The Spanish government has taken a decisive step to wrest control of the country's pristine forests, hillsides and coasts -- or what remains of them -- from short-sighted and ambitious local authorities.
The Cabinet has put forward a law to prohibit municipal and regional authorities from reclassifying environmentally sensitive land for building, casting a protective net on roughly 25 percent of Spanish territory.
The protected lands are those deemed to have some ecological value by the EU, known as the Natura 2000 Network.
"Local and regional governments were building houses and roadways on protected areas or simply reducing the boundaries of the Natura Network," said Theo Oberhuber, coordinator of the environmental association Ecologistas en Accion.
The law would grant the central government power to expropriate the land from negligent regional governments. It also calls for an annual inventory of plant and wildlife species and offers tax breaks to private conservation projects.
The future of nesting eagles and other species was often left to the discretion of local officials, who welcomed unchecked development as a way to create jobs and put their village on the map.
Under-funded municipalities use building fees to raise money -- with the potential for corruption that reached its peak in the Costa del Sol resort of Marbella with the arrest last year of the former mayor and the dissolution of the town council. Councilors allegedly shared 22 million euros (US$29.4 million) in bribes from building contractors.

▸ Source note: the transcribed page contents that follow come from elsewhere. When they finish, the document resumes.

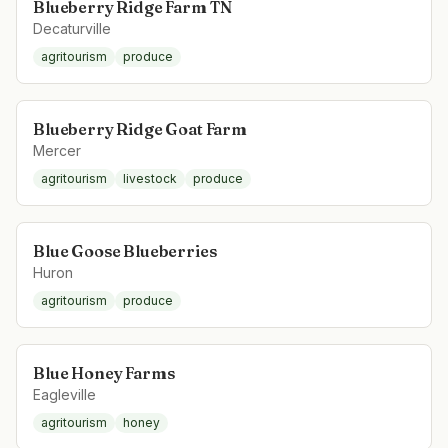
Blueberry Ridge Farm TN
Decaturville
agritourism
produce
Blueberry Ridge Goat Farm
Mercer
agritourism
livestock
produce
Blue Goose Blueberries
Huron
agritourism
produce
Blue Honey Farms
Eagleville
agritourism
honey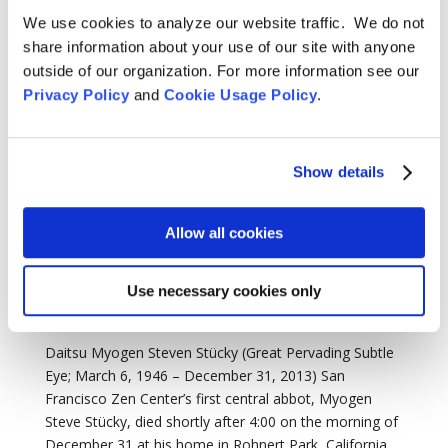
We use cookies to analyze our website traffic. We do not
share information about your use of our site with anyone
outside of our organization. For more information see our
Privacy Policy
and
Cookie Usage Policy
.
Show details
Allow all cookies
In Memoriam: Myogen Steve Stücky
by
Sangha News editor
|
Jan 2, 2014
|
For Myogen
Use necessary cookies only
Steve Stucky
,
In Memoriam
Daitsu Myogen Steven Stücky (Great Pervading Subtle
Eye; March 6, 1946 – December 31, 2013) San
Francisco Zen Center’s first central abbot, Myogen
Steve Stücky, died shortly after 4:00 on the morning of
December 31 at his home in Rohnert Park, California.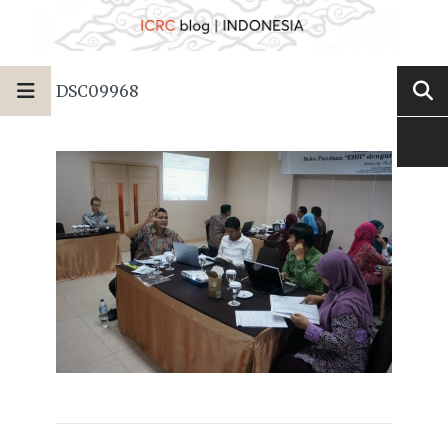
DSC09968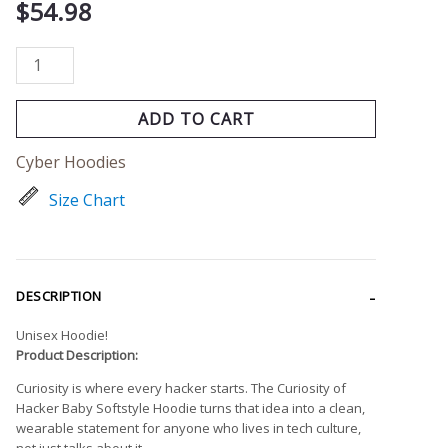
$
54.98
ADD TO CART
Cyber Hoodies
Size Chart
DESCRIPTION
Unisex Hoodie!
Product Description:
Curiosity is where every hacker starts. The Curiosity of
Hacker Baby Softstyle Hoodie turns that idea into a clean,
wearable statement for anyone who lives in tech culture,
not just talks about it.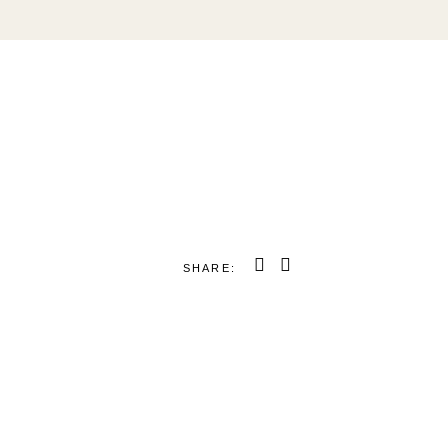
SHARE: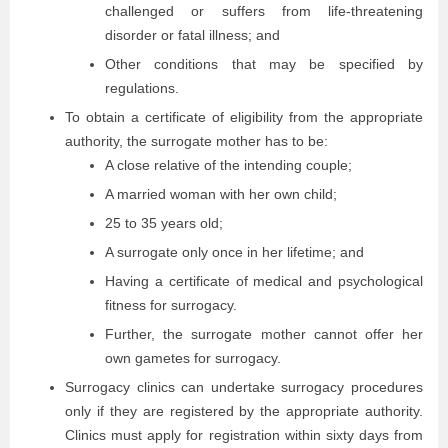
challenged or suffers from life-threatening
disorder or fatal illness; and
Other conditions that may be specified by
regulations.
To obtain a certificate of eligibility from the appropriate
authority, the surrogate mother has to be:
A close relative of the intending couple;
A married woman with her own child;
25 to 35 years old;
A surrogate only once in her lifetime; and
Having a certificate of medical and psychological
fitness for surrogacy.
Further, the surrogate mother cannot offer her
own gametes for surrogacy.
Surrogacy clinics can undertake surrogacy procedures
only if they are registered by the appropriate authority.
Clinics must apply for registration within sixty days from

The Marbella case focused attention on other scandals, from Andratx in Majorca to Ciempozuelos in Madrid. At least half a dozen former mayors are under investigation.
About 100,000 homes in Spain are believed to have been built with licences wrongly handed out by corrupt or inefficient town officials.

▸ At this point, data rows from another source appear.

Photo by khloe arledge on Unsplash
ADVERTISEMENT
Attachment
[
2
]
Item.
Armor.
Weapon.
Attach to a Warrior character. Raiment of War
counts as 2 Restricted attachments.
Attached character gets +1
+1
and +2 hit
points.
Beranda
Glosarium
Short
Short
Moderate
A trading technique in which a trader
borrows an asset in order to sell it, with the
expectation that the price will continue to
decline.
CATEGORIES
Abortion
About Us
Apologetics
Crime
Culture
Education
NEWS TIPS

The booming construction industry has clogged the landscape with cranes, scaffolding and villas aggressively marketed to foreign second-home buyers.
Once merely coastal phenomena, golf courses, residential towers and suburban blocks of low-rise flats now engulf cities, spring up along the drying central plains and penetrate the northern woods in the interior. The environmental ministry estimates that Spain's urban area has increased by 25 percent since 1990.
A public outcry against rampant development has been mounting with greater awareness of real estate corruption and drought and desertification making protective measures more popular.
Locals protested when builders started clearing a pine forest in Avila, habitat of the black stork. An entire town on the Costa del Sol went on strike for a day to protest at the planned construction of two golf courses and 800 luxury homes.